FX Daily: Renminbi performs strongly
The world remains transfixed by war in Europe. Financial markets will today look at the ramifications of new sanctions on Russia and their impact on Russia's place in the global financial system. The dollar has understandably been favoured this week, but the one currency outperforming the dollar over the last 48 hours has been the Chinese renminbi
USD: Dollar liquidity will remain favoured
FX markets are slightly calmer this morning as the world tries to come to terms with war in Europe. The dollar strengthed through the day yesterday amidst signs of some stress in dollar funding markets. Here we look, for example at the three-month EUR cross-currency basis swap, where banks were prepared to lend out euros at 23bp less than market rates to secure USD funding. Typically, this kind of stress is associated with dollar strength in the spot market.

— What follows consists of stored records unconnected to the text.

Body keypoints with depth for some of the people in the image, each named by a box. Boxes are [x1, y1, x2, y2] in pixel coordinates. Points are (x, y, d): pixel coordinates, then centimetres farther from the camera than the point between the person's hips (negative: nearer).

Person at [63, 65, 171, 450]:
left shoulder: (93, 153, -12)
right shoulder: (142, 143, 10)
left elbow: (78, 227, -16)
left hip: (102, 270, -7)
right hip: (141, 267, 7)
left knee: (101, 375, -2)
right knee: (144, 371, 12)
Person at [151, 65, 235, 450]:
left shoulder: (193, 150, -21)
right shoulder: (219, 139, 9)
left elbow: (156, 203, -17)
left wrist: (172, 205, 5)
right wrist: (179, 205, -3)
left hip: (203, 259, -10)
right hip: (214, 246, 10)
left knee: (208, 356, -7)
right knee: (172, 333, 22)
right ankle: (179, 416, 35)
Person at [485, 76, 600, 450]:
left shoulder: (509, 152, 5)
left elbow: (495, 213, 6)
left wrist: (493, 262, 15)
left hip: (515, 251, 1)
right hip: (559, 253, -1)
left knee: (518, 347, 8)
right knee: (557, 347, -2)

The fallout from the Russian sanctions for global financial markets may take some time to percolate through - e.g. given the size and prominence of the sanctions on Russian banks and the size of their FX deposits, does that create any tightness for hard currency money markets? Given the uncertainty, we suspect investors will want to hold on tight to their dollars. Also helping the dollar seems to be the Federal Reserve story, where FOMC members still seem happy to speculate over a 25bp or 50bp rate hike at the 16 March meeting. Here, the pricing of the Fed terminal rate (in two years) is just 5bp off its recent highs. That compares to the 15bp and 25bp adjustment lower in the terminal rate pricing for the European Central Bank and the Bank of England, respectively.

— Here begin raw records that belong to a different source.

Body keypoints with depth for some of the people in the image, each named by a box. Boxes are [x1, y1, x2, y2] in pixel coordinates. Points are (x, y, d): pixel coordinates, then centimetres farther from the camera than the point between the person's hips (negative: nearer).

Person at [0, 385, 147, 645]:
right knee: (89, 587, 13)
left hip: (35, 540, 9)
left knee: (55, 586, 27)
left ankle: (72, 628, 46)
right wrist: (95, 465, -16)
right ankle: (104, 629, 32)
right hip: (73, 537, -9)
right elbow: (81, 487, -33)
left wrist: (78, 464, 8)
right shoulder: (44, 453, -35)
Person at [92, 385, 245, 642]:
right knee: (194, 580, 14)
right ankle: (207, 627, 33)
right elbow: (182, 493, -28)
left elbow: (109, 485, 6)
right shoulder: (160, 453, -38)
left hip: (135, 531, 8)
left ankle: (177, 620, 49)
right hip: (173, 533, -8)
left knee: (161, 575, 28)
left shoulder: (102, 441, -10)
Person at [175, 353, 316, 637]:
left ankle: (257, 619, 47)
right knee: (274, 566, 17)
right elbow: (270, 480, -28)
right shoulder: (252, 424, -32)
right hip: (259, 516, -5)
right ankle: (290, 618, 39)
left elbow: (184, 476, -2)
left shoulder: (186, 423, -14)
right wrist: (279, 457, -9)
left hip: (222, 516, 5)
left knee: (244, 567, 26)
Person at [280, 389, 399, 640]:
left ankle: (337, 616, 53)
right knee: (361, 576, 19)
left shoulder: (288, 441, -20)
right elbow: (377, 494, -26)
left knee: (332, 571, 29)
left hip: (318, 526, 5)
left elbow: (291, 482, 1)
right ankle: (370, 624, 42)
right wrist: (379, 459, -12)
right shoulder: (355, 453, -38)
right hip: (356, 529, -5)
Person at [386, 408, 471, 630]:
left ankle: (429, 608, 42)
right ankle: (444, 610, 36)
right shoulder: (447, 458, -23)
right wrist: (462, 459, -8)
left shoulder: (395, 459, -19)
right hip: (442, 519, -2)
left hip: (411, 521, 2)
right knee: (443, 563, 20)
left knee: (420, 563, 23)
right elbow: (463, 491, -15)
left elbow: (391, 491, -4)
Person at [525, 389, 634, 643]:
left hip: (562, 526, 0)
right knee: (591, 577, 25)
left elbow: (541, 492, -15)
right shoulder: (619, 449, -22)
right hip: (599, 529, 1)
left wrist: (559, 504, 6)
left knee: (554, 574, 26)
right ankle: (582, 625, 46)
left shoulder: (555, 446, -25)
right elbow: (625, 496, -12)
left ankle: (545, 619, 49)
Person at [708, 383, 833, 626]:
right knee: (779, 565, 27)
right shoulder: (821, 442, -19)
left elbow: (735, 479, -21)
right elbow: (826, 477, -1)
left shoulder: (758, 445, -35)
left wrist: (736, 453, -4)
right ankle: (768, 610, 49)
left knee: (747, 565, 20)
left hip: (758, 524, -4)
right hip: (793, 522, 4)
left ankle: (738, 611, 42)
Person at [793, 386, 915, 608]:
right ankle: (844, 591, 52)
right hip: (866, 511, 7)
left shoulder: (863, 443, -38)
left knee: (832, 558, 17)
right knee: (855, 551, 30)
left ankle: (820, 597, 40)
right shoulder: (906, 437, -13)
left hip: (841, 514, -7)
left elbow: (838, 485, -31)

The only currency to outperform the dollar over the last 48 hours has been the Chinese renminbi. Implied yields on the offshore renminbi (CNH) are an attractive 3%, but more to the point is that the renminbi is still seen as a managed currency. And as a bone fide world reserve currency (being one of the five currencies in the IMF's Special Drawing Right (SDR) basket), the renminbi now seems to be taking on safe-haven properties - a trend no doubt welcomed by Chinese authorities. Unlike the dollar, the renminbi is backed by a massive trade surplus. The trade-weighted renminbi continues to push higher and notably, Chinese authorities have yet to express any resistance. USD/CNH sub 6.30 would be a notable development for global FX markets and be quite supportive for currencies like the South African rand.
Away from Ukraine, the US macro data will focus on personal income and inflation data. Here, the core PCE deflator is expected to rise to 5.2% year-on-year in January - probably keeping the debate going over whether the Fed hikes 25bp or 50bp next month. We continue to favour the dollar over Europe and favour the DXY returning to yesterday's spike high near 97.70.
EUR: Official selling?
We may not know for a day or two, but we suspect the size of Central Bank of Russia (CBR) FX intervention yesterday was very large - perhaps in the region of US$5-10bn, This intervention would have been to supply FX, mainly USD, to the local market and to prevent the rouble from collapsing any further. As it was, USD/RUB traded to 90. We suspect the intervention was conducted in dollars - yet dollars only make up a small proportion of the CBR's reserves. That activity will leave the FX composition of reserves overly balanced to euros, meaning it would now be a surprise to hear of the CBR selling EUR/USD in the spot market to rebalance reserves. Typically, this activity can occur a little later and is sometimes conducted by a different department, e.g. the portfolio management team, while intervention is conducted by the markets desk.
This sizable re-balancing could add to pressure on EUR/USD. We now favour this trading in a broad 1.11-1.13 range and will look out for any further ECB commentary on whether events in Ukraine will delay the central bank's exit from stimulus. Here, look out for a speech from ECB President Christine Lagarde at 15CET following a Eurogroup meeting.
GBP: Holding its own
GBP has actually performed quite well given the heavy sell-off in European equities yesterday. UK equities are heavily exposed to the Oil and Gas sector, which understandably has come under a lot of pressure given links to Russia.
The surge in European gas prices probably means that UK CPI peaks closer to 8% than 7% and will stay higher for longer. That should keep the BoE wary and should market conditions calm - and the focus return to macro-tightening - EUR/GBP should be able to return to the 0.8280/8300 area.
CE3: FX intervention threat to limit the downside
The CE4 central banks of Poland, Hungary, the Czech Republic and Romania have been some of the most FX interventionist over recent years. Naturally, the geography of these countries saw their FX rates hit hard yesterday - all being briefly 1-2% lower against the dollar. Yet all these central banks are currently in aggressive tightening cycles and will have more incentive than usual to prevent weaker currencies triggering an unwelcome easing of monetary conditions.
It would be no surprise for investors to start assuming that the local central banks could start offering EUR near levels such as 4.70 in EUR/PLN, 25.00 in EUR/CZK, 370 in EUR/HUF and 4.95 in EUR/RON. We'll provide more updates on this subject over coming days.